What is Cor Pulmonale?
Cor pulmonale is right ventricular hypertrophy and/or dilation caused by pulmonary hypertension that results from diseases affecting lung structure, lung function, or the pulmonary circulation—excluding conditions that primarily affect the left side of the heart. 1, 2
Pathophysiologic Definition
The condition represents a heart-lung unit disorder where the right ventricle (RV) undergoes morphological and functional changes secondary to elevated pulmonary vascular resistance (PVR). The key mechanistic driver is chronic alveolar hypoxia, which induces pulmonary vascular remodeling and sustained vasoconstriction 2, 3. This creates a pressure overload on the RV, which is anatomically designed to handle volume rather than pressure changes 4.
Classification
Acute Cor Pulmonale
Occurs when RV afterload increases abruptly from conditions such as:
- Massive pulmonary embolism
- Acute respiratory distress syndrome
- Severe pneumonia
- Acute hypoxia or acidemia
The RV responds poorly to sudden pressure increases, with steep declines in stroke volume even with minimal pressure elevations 4, 5.
Chronic Cor Pulmonale
Develops gradually over time, most commonly from:
- Chronic obstructive pulmonary disease (COPD) - the leading cause 6, 2
- Idiopathic pulmonary fibrosis
- Obesity-hypoventilation syndrome
- Chronic thromboembolic disease
Hemodynamic Characteristics
In chronic respiratory diseases, pulmonary hypertension is typically mild to moderate, with resting mean pulmonary artery pressure (PAP) ranging 20-35 mmHg 2. However, a critical minority (<5%) of patients develop "disproportionate" or severe pulmonary hypertension with PAP >40 mmHg, carrying worse prognosis 2.

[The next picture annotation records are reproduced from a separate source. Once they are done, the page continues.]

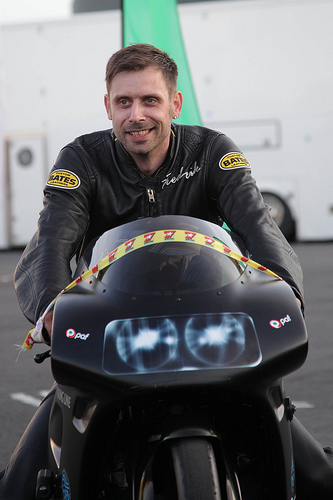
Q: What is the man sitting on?
A: A motorcycle.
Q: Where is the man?
A: On the motorcycle.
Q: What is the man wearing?
A: A black jacket.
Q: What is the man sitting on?
A: The motorcycle.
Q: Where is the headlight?
A: On the motorcycle.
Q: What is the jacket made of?
A: Leather.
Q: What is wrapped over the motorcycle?
A: A yellow ribbon.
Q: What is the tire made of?
A: Rubber.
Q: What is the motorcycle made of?
A: Metal.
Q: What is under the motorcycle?
A: Asphalt.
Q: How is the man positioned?
A: He is sitting.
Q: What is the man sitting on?
A: A motorcycle.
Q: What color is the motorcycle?
A: Black.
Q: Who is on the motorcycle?
A: A man.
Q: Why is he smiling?
A: He is happy.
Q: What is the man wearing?
A: A jacket.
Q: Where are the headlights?
A: On the front of the motorcycle.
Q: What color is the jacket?
A: Black.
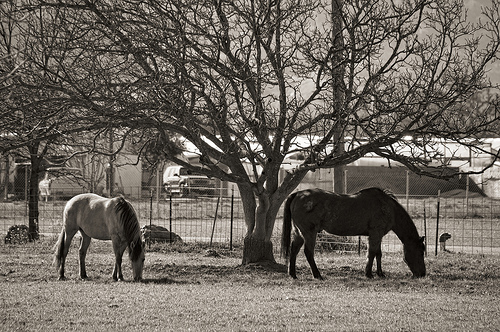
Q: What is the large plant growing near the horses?
A: A tree.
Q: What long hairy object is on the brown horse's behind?
A: A tail.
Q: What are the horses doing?
A: Grazing on grass.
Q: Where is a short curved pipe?
A: Outside the fence.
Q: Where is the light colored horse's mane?
A: On its neck.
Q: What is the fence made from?
A: Metal wire.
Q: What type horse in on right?
A: Dark brown horse.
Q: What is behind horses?
A: A metal fence.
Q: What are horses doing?
A: Eating grass.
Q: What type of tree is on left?
A: Small leafless.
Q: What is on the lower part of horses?
A: Legs.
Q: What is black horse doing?
A: Walking and grazing.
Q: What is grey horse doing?
A: Grazing.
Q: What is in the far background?
A: Trucks.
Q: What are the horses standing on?
A: Grassy field.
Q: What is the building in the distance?
A: Barn.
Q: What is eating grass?
A: Horse.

A declining PAP in the setting of persistently high PVR is an ominous clinical finding, indicating RV decompensation with falling cardiac output 4.
Pathophysiologic Progression
The compensated RV initially hypertrophies and develops isovolumic contraction/relaxation phases with increased systolic pressure and end-diastolic volume 4. During decompensation:
- PVR and right atrial pressure rise concomitantly
- Cardiac output subsequently declines
- RV dilation causes leftward septal shift (ventricular interdependence)

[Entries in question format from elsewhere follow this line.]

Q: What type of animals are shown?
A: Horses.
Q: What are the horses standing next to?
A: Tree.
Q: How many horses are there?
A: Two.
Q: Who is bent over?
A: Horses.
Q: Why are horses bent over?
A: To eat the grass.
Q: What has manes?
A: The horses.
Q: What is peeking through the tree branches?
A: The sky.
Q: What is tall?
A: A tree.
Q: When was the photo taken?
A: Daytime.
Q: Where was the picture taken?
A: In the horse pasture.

- LV diastolic filling becomes impaired, reducing systemic perfusion
- Tricuspid regurgitation worsens, creating a vicious cycle 4
Clinical Pitfall
Diagnosis is often difficult early in the disease course because symptoms may be attributed to progression of underlying lung disease rather than cardiac involvement 2, 3. Echocardiography plays the central diagnostic role due to its non-invasive nature and ability to track RV function over time 1.
Updated Diagnostic Threshold
The definition of pulmonary hypertension was recently revised from mean PAP >25 mmHg to >20 mmHg, which may expedite earlier detection of cor pulmonale 6.